China's Role & Crude Oil Demand Outlook
Given China's dominance in crude oil imports, any shifts in refinery throughput, strategic stockpiling, or economic stimulus measures will directly influence the VLCC freight market. Current macroeconomic forecasts suggest a moderate recovery in Chinese crude demand in Q2 2025, which could lead to increased cargo movements and, consequently, firmer freight rates—particularly if vessel availability tightens.
VLCC MEG/China routes continue to face challenges in building momentum, while the Suezmax segment shows signs of strengthening as we enter the latter half of the month.
VLCC freight rates for MEG-China routes remained below WS60, with market sentiment mirroring levels seen during the same period last year. Suezmax rates for West Africa to continental Europe rose WS100, reflecting an 11% monthly increase. Meanwhile, Suezmax rates on the Baltic-Mediterranean route rose above WS120, up 19% weekly.
Aframax freight rates in the Mediterranean fell below WS125, extending their decline since late February. The latest trend reflects an 18% drop month-on-month.
LR2 AG freight rates held firmer levels of the previous week at around WS140, reflecting a 14% monthly increase.
Panamax Carib-to-USG remained at around 150 WS, which corresponds to an increase of 25 % compared to the previous month.
MR1 freight rates for Baltic-to-Continent shipments hovered around WS190, reflecting a similar momentum of the previous week.
MR2 rates for shipments from the Continent to the US Atlantic Coast (USAC) remained steady at WS145, maintaining last week's sentiment and marking a 26% month-over-month increase. Meanwhile, MR2 rates on the US Gulf-to-Continent route declined to WS85, reflecting an 11% monthly drop.
The availability of crude tankers remained relatively stable for VLCCs and Suezmax vessels but declined compared to the peaks seen earlier in the year. Meanwhile, recent estimates indicate a downward revision for Aframax vessels.
VLCC Ras Tanura: The current ship count stands at approximately 50, marking a decline of over 30 vessels compared to the peak levels recorded at the end of last year.
Suezmax Wafr: The current ship count is below 50, consistent with the weakening trend of the previous weeks and nearly ten below the annual average, signaling a further downward correction for the second half of March.
Aframax Med: After showing an upward trend at the beginning of March, the number of ships began to fall below the annual benchmark of 10, reaching its final low point at the end of week three.
Aframax Baltic: The number of ships remained below the annual average of 30 and was around 25 — almost eight more than the low at the end of the seventh week.
Clean LR2 AG Jubail: The downward trend persists, with the vessel count remaining below the annual average of 11 over the last five weeks.
Clean MR: The number of ships at Algeria's Skikda port continued its downward trend from the previous week, with vessel activity at MR1 Skikda declining to 29—three fewer than the previous week.
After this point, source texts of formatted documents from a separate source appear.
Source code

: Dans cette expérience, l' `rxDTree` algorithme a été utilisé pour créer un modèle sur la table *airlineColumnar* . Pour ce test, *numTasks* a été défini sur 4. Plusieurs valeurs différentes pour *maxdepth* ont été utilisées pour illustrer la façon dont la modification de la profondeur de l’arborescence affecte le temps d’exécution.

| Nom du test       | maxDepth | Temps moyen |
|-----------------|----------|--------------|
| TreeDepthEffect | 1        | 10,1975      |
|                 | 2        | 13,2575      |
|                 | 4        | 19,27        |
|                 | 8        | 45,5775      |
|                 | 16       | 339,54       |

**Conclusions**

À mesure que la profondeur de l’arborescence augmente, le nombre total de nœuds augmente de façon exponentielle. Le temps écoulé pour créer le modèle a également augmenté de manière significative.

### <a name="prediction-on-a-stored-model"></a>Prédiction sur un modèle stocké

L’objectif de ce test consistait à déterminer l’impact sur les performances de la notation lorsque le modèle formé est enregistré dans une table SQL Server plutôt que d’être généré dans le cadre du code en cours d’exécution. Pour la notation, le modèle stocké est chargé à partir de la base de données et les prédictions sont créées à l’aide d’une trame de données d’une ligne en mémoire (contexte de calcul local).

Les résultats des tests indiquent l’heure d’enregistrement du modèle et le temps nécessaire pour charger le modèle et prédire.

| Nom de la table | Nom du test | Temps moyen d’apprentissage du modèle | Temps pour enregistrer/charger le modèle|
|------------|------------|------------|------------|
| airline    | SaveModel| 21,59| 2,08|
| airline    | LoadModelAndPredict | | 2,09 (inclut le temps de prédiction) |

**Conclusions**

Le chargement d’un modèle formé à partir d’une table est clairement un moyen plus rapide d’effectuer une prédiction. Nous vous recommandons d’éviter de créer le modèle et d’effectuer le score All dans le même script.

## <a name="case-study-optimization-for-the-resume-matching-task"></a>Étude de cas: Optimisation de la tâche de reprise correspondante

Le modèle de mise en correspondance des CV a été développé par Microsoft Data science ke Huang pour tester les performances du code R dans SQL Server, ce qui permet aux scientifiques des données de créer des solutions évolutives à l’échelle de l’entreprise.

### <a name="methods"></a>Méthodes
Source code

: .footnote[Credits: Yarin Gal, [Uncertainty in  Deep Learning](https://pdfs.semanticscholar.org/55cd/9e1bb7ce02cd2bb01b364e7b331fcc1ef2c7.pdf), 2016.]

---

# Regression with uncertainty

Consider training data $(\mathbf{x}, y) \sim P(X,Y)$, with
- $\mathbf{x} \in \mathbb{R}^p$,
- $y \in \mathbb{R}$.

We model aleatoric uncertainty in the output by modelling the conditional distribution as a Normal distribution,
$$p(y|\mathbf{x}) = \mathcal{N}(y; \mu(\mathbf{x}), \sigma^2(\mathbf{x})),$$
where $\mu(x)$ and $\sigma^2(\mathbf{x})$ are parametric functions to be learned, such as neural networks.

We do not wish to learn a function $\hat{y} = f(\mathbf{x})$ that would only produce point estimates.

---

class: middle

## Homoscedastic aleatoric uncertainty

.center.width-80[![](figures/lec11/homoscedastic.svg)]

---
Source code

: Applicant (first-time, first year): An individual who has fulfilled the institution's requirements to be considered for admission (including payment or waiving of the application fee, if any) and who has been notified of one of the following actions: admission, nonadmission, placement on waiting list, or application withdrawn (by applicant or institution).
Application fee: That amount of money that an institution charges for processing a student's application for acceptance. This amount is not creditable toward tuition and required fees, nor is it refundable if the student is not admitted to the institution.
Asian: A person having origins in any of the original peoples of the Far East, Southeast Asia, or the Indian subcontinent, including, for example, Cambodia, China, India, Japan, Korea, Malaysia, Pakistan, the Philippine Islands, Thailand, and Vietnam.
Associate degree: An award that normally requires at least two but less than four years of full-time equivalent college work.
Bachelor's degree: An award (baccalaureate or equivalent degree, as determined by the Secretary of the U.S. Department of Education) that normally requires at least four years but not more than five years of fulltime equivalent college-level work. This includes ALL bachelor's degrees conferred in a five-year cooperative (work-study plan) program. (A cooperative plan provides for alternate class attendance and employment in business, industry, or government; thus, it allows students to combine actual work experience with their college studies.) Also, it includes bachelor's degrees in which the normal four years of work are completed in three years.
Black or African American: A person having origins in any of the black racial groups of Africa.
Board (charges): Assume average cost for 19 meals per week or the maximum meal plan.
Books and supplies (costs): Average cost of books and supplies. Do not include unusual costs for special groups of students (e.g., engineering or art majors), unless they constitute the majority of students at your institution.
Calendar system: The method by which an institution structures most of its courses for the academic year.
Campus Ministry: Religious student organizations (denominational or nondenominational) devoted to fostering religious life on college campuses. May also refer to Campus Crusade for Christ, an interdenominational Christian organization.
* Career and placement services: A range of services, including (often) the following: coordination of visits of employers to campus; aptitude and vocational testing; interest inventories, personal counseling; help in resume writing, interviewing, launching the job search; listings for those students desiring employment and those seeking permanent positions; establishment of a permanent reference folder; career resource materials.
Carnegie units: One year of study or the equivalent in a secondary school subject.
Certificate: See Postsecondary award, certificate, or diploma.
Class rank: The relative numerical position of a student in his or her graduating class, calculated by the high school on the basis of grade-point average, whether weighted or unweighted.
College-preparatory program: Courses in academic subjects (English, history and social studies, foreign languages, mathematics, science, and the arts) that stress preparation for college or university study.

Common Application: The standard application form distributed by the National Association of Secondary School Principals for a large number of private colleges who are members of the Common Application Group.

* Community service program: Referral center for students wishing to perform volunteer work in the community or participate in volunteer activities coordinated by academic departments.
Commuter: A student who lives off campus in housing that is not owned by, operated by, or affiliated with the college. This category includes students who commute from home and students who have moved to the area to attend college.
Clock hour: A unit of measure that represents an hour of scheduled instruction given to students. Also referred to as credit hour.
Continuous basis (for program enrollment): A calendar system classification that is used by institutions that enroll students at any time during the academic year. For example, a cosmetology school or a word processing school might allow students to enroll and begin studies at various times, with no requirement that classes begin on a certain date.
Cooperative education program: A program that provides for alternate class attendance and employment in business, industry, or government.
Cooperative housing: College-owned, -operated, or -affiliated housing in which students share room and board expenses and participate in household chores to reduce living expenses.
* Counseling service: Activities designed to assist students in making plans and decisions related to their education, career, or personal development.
Meanwhile, MR2 activity in Amsterdam fell below 39, marking a decrease of 15 compared to the start of the year.
Dirty tonne days: The growth rate of dirty tonne-days for VLCCs remained sluggish for another week, reaching its lowest level in the past year. In contrast, the Suezmax segment experienced a remarkable recovery starting in the first week of March, while Aframax activity has been gaining momentum since late February, though it continues to hover around the annual average growth trend.
Panamax tonne days: The growth rate remains below the weekly annual average recorded since the beginning of the year, although it has recovered from its low point recorded six weeks ago.
MR tonne-days: The growth rate of the MR segment has continued to decline and is now close to the annual average. In the meantime, the peak observed in week 5 appears to be further away from the current momentum.